Infer’s limitation is the class of properties it can check. Bi-abduction is particularly well-suited to memory and resource safety: null pointers, heap leaks, use-after-free. Security vulnerabilities involving taint propagation, input validation, and authentication logic require different formal machinery, and Infer’s analysis does not generalize to them without explicit specification work. Writing security specifications in separation logic is expert-level work that most teams are not staffed to do.

The pattern across both KLEE and Infer is the same: technically superior signal at higher operational cost. Each tool required specialized knowledge to deploy, generated results that required specialized knowledge to interpret, and produced coverage claims that required understanding the tool’s formal model to evaluate.

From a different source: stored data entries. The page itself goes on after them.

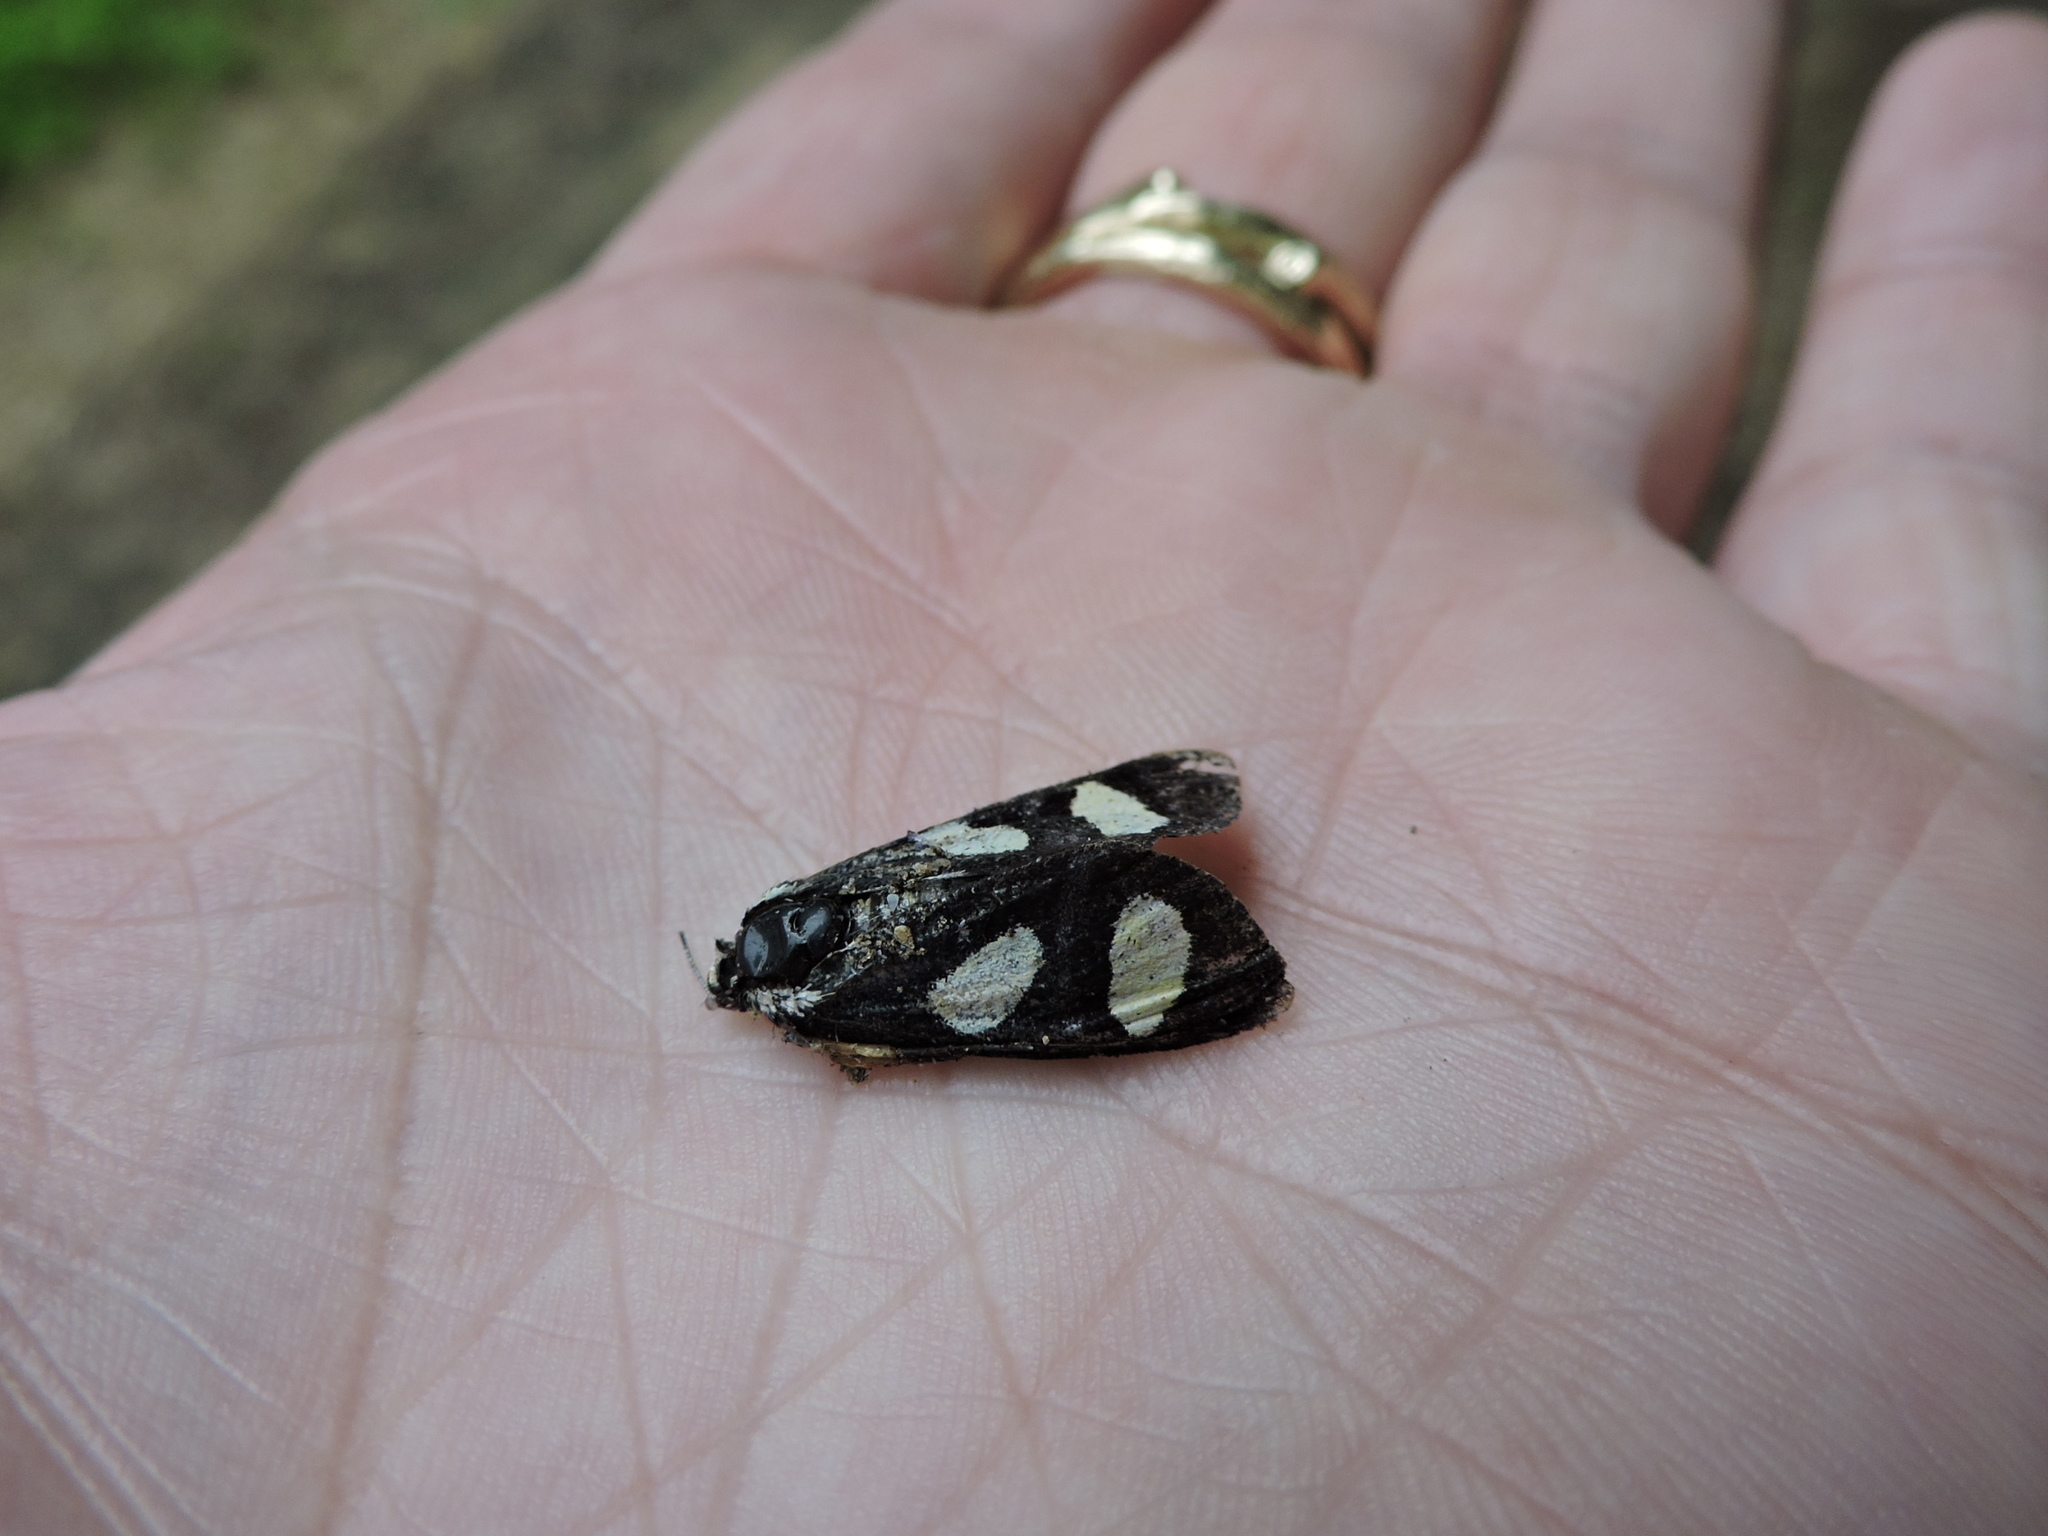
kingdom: Animalia
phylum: Arthropoda
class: Insecta
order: Lepidoptera
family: Noctuidae
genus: Alypia
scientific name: Alypia octomaculata
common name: Eight-spotted forester
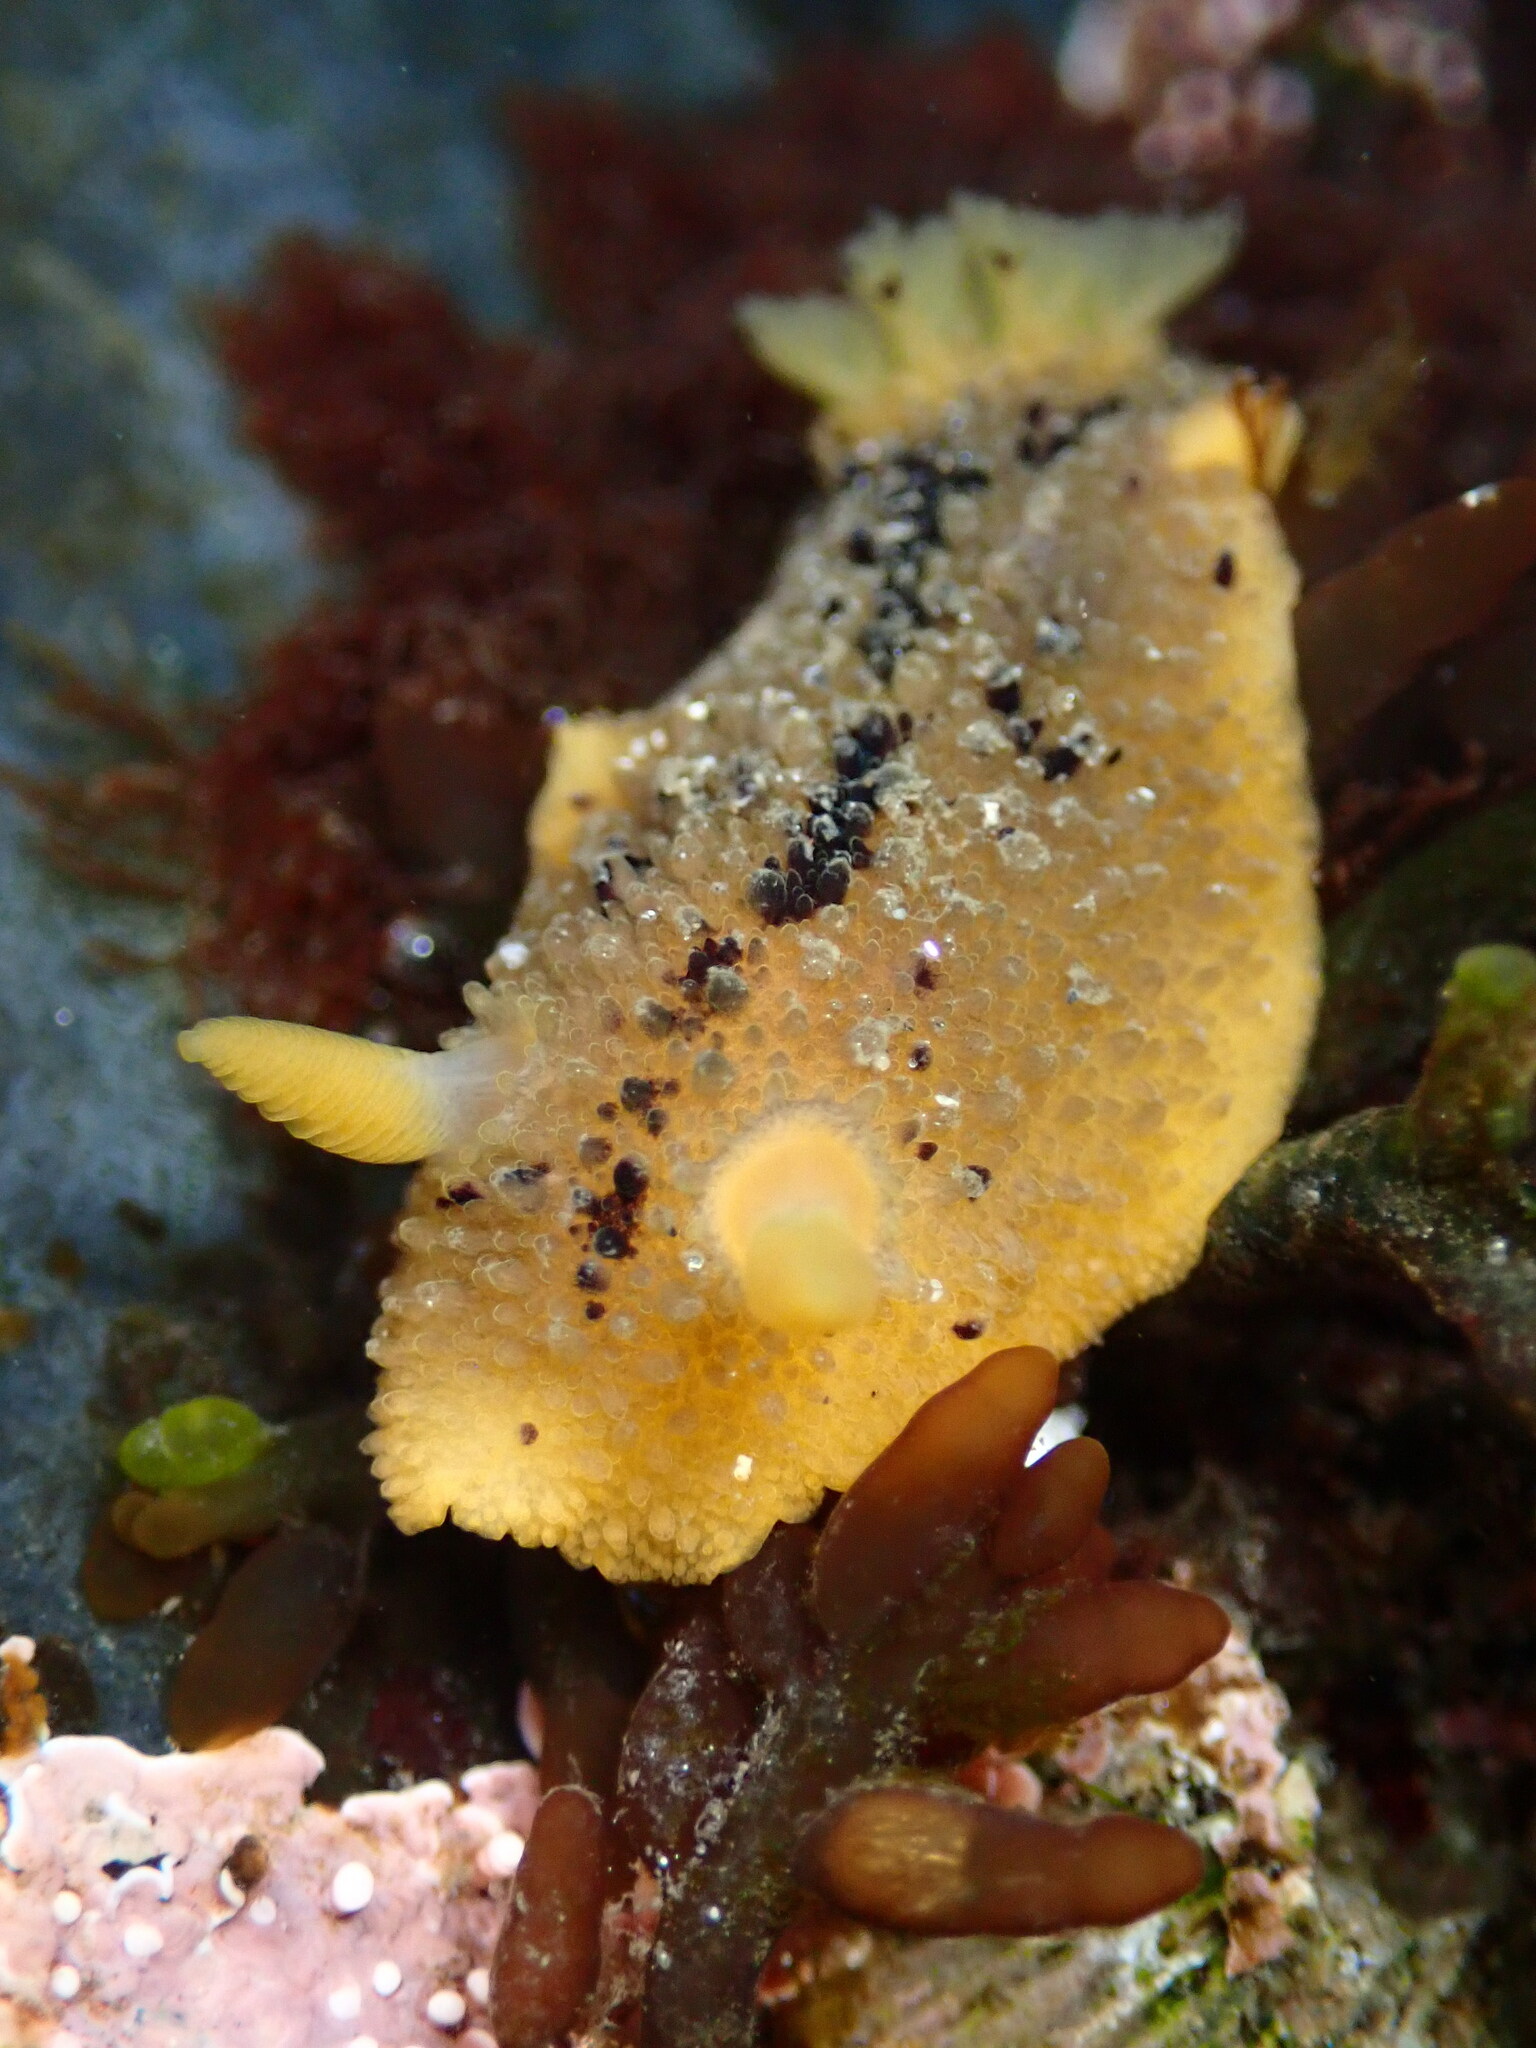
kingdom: Animalia
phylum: Mollusca
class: Gastropoda
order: Nudibranchia
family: Dorididae
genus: Doris
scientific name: Doris montereyensis
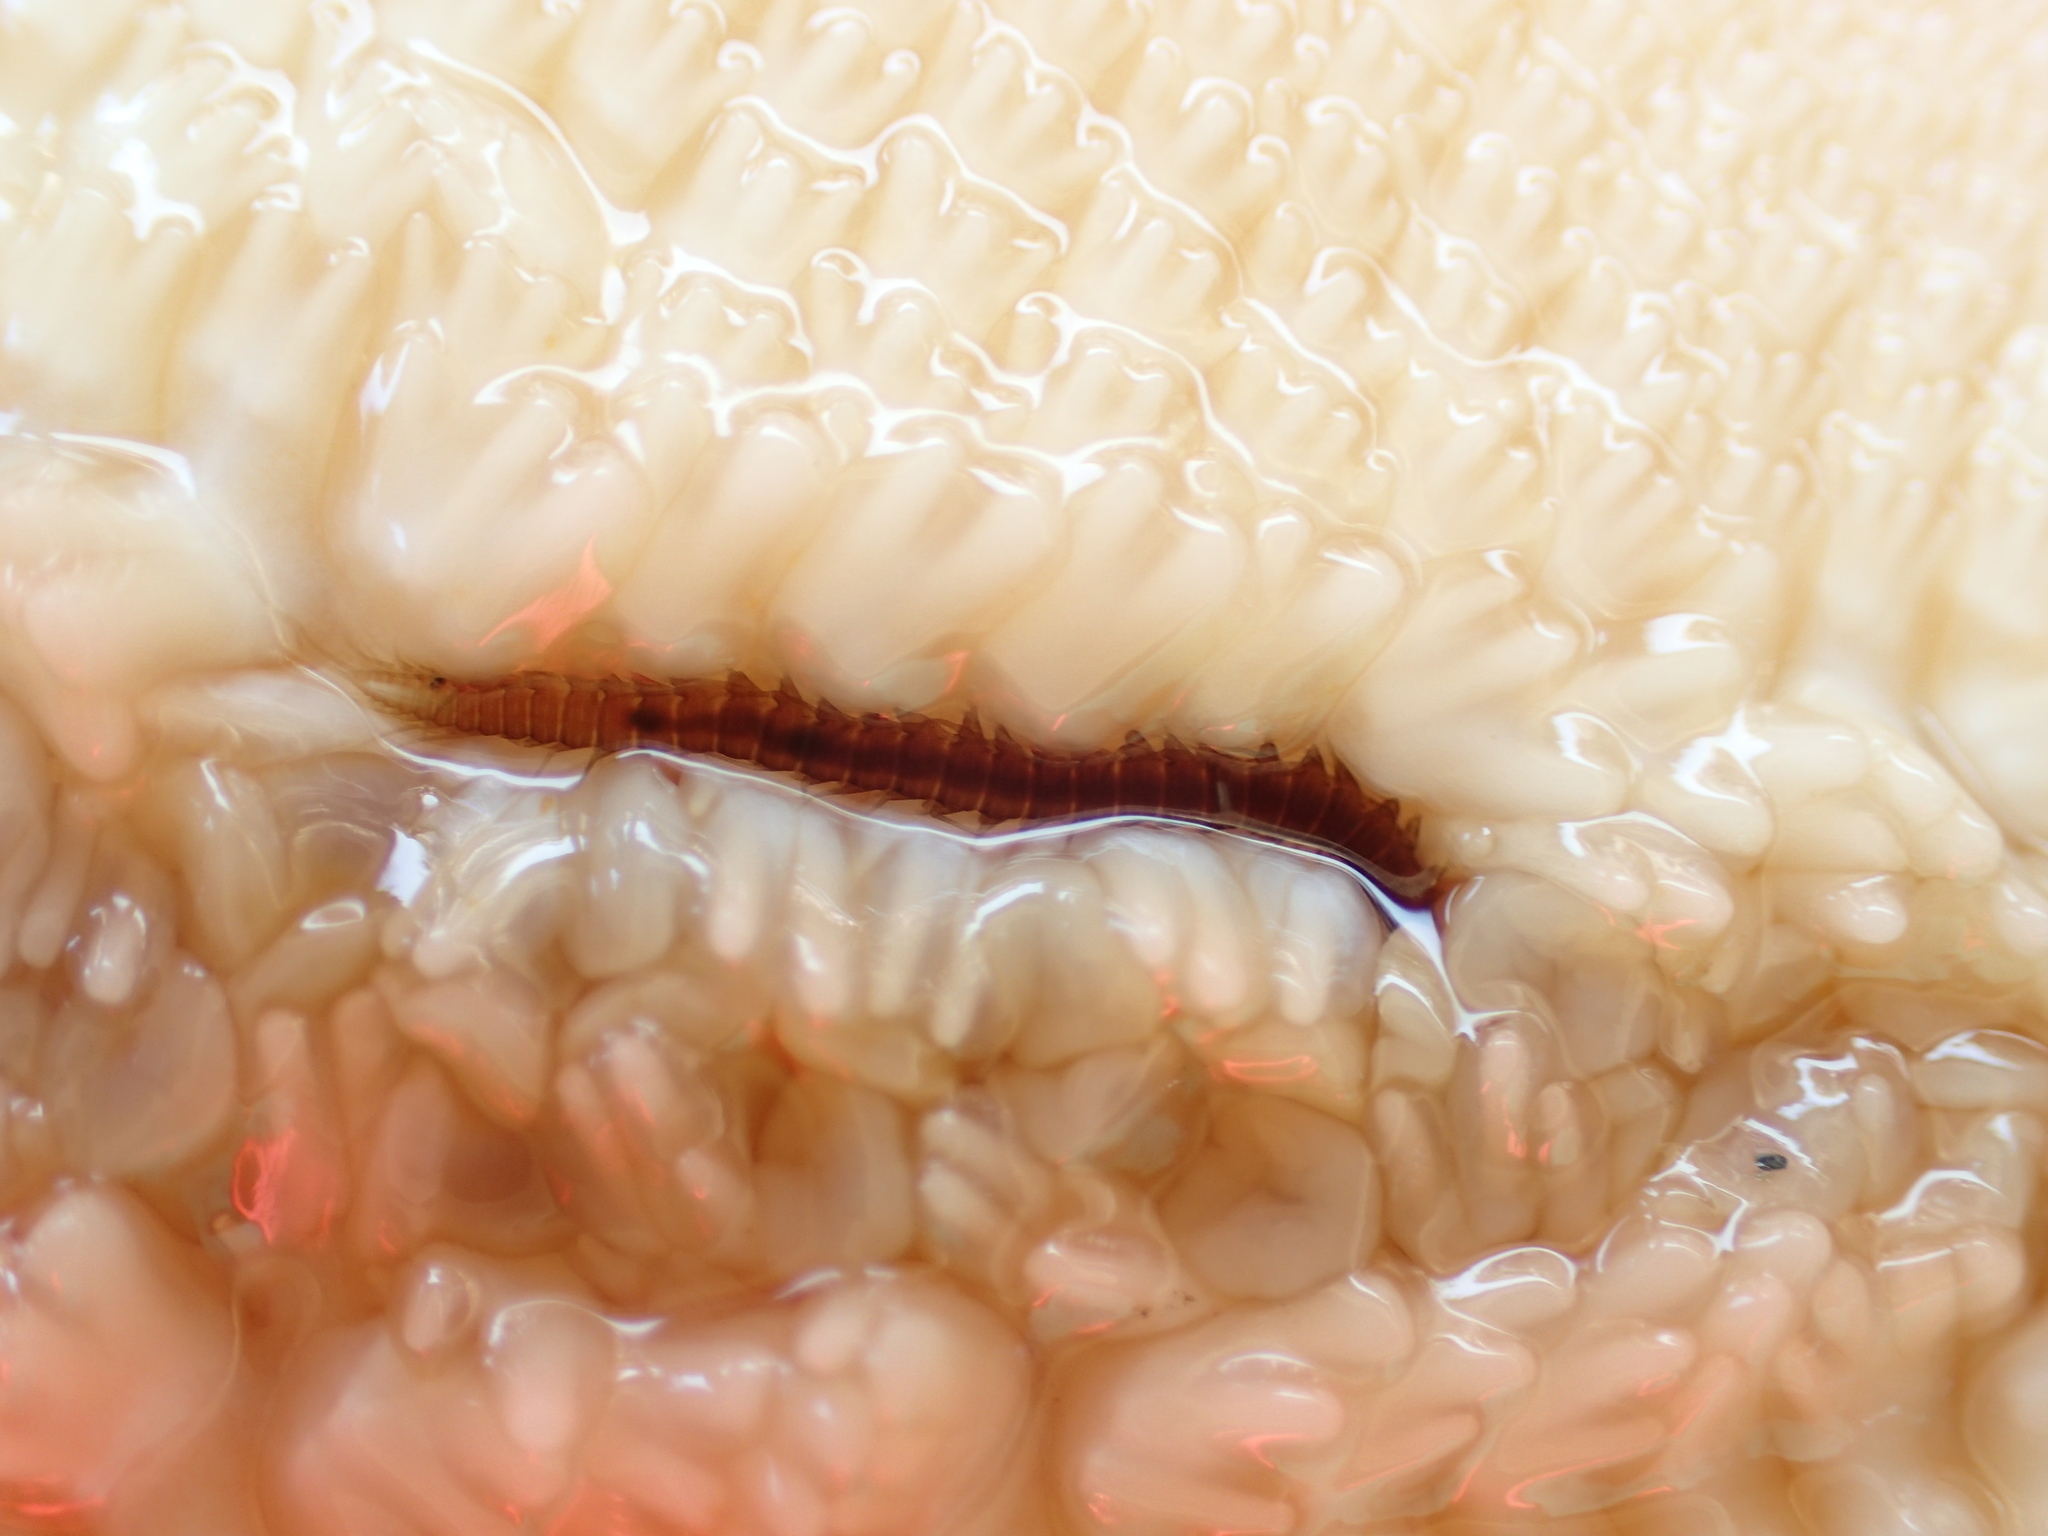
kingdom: Animalia
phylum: Annelida
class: Polychaeta
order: Phyllodocida
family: Hesionidae
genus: Oxydromus
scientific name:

The barrier was not the quality of the findings but the path to getting them.

What LLM Constraint Reasoning Adds to This History

The approach Codex Security describes sidesteps the scaling and specification problems that limited symbolic execution and Infer by replacing formal machinery with learned semantic knowledge.

A symbolic execution engine needs an explicit model of what cursor.execute(query) does to data if it is going to detect SQL injection. Someone must write that model, or the analysis produces no finding at the call site. An LLM-based constraint reasoner already knows that calling cursor.execute with an f-string containing unparameterized user input violates the security invariant for database queries, without any explicit specification, because that knowledge was encoded in its training. The same applies to path traversal sanitizers, shell command construction, deserialization gadgets, and the other patterns that SAST rules encode by hand.

This removes the setup cost that prevented symbolic execution from reaching most development teams. The tradeoff is formal rigor. KLEE provides a concrete satisfying input as evidence for each finding; you can reproduce the bug with that input and verify the report mechanically. AI constraint reasoning provides a natural language explanation of why the finding is believed to be a real vulnerability, which is harder to verify and may be incorrect in ways that a formal proof would not be.

The concern about novel vulnerability classes is real. Symbolic execution finds bugs in classes it has never seen before, because it reasons from first principles about program state. LLM-based analysis extrapolates from its training distribution, and its confidence on vulnerability patterns underrepresented in training data is lower. Bug classes that were poorly documented or undiscovered when the model was trained represent a genuine gap that formal approaches do not share.

The Common Thread

The history of precision-oriented security analysis tools is a history of technically correct approaches that could not be delivered at acceptable operational cost. KLEE needed Clang and a custom driver. Infer needed a specialized build integration and expertise in separation logic. Both produced better signal than most SAST tools; neither became standard practice for the teams that most needed better tooling.

AI constraint reasoning is a bet that the barrier was the delivery mechanism rather than the underlying approach. If developers can get precision-oriented security analysis without configuration, formal specifications, or compilation instrumentation, the adoption curve changes even if the formal guarantees do not match what symbolic execution can provide. The security research community has argued for precision over recall for decades, in journal papers and tool evaluations that most development teams never read. The argument is not new; making it accessible might be.